I studied Jackie Kay’s autobiographical book, Red Dust Road, in my recently finished first year of university, so this was a real treat for me. Sadly, I forgot to take my book but Jackie kindly signed the back of my festival blogger’s badge; needless to say, I wore it with pride for the rest of the day!


Jackie Kay sits casually greeting friends on the front row in Lecture Theatre 7. It is one of the smaller, cosier theatres here in the Geoffrey Manton building, and the atmosphere reflects that of sitting in a favourite armchair with a good book. It is warming and relaxed; you can’t help but feel a world away from the noise and bustle of Manchester.

She is introduced by Kaye Tew, one of MCBF’s Festival Directors, who simply tells us that we are in for a treat. Her gushing introduction, coupled with her reluctance to leave, both excite the intimately-sized audience and serve to add a whole new dimension of anticipation. We sit expectantly as Jackie rises from her seat and slowly walks to stand in front of us. She looks, possibly, a little nervous. So her enthusiastic, Glaswegian accent is surprising as we are launched into the first poem, ‘Attention Seeking’, complete with audience participation. We have to clap every time Jackie cries ‘attention!’ It’s a rather amusing way to begin a poetry reading that I expected to be relaxed!

The next poem is much more serene, and reflects upon a childhood home, a house of dreams. The audience listens on tenterhooks, enchanted by how Jackie’s words can twist themselves into astounding mental images. As we fly through the hour of Jackie’s attention that we have, it is obvious that she loves performing for her readers, and, even better, she’s brilliant at it.

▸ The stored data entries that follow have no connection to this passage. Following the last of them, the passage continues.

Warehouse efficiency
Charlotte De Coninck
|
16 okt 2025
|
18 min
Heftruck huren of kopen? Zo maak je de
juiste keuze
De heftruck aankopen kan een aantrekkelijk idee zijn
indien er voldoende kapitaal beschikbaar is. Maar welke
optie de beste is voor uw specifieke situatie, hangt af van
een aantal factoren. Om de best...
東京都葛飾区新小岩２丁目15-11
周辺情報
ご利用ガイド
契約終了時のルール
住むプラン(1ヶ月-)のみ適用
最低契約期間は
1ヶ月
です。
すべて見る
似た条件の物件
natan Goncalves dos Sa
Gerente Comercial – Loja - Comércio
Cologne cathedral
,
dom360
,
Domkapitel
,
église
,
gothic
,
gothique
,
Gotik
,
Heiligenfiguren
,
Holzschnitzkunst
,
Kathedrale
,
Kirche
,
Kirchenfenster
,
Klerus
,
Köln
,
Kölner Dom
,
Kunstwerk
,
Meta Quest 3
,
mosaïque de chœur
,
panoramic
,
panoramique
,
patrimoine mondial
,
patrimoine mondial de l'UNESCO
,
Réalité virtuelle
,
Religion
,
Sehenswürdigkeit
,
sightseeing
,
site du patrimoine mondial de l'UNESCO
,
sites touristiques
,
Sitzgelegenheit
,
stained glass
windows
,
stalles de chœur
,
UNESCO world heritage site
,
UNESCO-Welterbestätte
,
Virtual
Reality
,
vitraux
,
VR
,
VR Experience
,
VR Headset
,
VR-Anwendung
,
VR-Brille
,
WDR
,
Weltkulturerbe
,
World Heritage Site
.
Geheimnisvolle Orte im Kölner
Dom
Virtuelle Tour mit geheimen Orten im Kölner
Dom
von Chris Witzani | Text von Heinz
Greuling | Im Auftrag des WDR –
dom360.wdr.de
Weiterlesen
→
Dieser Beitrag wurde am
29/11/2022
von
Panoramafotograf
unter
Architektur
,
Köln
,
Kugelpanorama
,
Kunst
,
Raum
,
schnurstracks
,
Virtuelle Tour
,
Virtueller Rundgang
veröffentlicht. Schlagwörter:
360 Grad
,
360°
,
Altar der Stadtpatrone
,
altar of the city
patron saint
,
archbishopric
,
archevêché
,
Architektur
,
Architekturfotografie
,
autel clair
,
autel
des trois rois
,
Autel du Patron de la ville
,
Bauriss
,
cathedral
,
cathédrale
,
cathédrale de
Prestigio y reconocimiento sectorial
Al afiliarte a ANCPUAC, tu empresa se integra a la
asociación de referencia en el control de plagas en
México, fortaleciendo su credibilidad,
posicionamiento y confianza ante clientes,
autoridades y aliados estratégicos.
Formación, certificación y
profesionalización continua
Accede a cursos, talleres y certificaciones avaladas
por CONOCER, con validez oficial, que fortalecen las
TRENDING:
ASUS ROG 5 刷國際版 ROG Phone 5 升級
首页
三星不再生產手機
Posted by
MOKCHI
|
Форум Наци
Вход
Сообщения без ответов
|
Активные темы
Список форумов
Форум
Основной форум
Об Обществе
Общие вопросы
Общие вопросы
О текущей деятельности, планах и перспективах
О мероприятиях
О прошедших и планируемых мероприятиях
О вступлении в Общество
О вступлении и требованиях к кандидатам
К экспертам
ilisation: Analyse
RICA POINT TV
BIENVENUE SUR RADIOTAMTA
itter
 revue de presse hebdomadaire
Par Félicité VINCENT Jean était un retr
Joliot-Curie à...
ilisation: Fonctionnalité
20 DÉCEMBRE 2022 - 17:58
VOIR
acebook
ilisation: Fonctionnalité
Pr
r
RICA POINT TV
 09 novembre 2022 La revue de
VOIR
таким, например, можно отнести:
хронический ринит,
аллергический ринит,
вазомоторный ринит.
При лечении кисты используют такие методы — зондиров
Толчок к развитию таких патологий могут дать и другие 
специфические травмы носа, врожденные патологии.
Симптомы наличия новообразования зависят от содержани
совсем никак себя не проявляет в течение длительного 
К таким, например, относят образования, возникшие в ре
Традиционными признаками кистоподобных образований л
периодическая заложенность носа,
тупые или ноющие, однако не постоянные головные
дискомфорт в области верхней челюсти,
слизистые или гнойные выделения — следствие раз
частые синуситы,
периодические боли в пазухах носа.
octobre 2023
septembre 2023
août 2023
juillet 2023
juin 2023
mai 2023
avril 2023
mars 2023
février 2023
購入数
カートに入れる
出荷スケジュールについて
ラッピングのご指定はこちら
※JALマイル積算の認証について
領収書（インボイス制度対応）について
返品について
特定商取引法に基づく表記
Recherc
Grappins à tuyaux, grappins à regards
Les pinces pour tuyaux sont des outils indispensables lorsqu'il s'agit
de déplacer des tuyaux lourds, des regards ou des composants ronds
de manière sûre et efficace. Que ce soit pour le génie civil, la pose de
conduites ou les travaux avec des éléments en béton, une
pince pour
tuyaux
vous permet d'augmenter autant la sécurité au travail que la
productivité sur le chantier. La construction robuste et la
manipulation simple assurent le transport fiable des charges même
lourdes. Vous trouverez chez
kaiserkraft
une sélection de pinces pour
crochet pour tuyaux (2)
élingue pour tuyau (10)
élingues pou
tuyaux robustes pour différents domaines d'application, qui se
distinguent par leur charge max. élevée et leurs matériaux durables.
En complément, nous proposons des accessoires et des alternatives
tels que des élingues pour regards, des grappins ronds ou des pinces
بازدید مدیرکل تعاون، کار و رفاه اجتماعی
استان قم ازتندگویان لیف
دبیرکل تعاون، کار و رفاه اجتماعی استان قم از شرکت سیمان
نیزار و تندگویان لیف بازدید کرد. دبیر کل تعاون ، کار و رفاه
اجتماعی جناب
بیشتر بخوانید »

We sail through poems that bring Dracula, trips to London, balloons, and an imaginary friend named Brendan Gallagher to life. These simple subjects are given new, quirky meanings and become symbols that stand for childhood, innocence, family. Jackie weaves stories and jokes into the gaps between her poetry that have the kind of intimacy which puts the audience entirely at ease. She speaks of her childhood, her son; these are things that are obviously close to her. I feel I could have known Jackie my whole life. She talks of her shyness, which I find hard to conceive as she appears to be a born performer. Clearly, her days spent in acting school were not wasted.

The children are eager to speak to Jackie to answer her questions and share their own insights. Her poem, ‘Brendan Gallagher’, sparks a talk about imaginary friends. Jackie’s family didn’t realise Brendan wasn’t a real person until a couple of years after his creation; her son’s own imaginary friend lived in the plughole of their bathtub, and he could only speak to her as the water rushed down the drain. The children in the audience thrust their hands into the air to tell Jackie about their own imaginary best friends.

The poems chosen for this reading are a perfect blend of meaningful and playful. It works well for both the young children in attendance and also entertains their parents, as Jackie intended. But the thing that will make this session truly memorable for adults and children alike is Jackie herself; her charisma and her passion.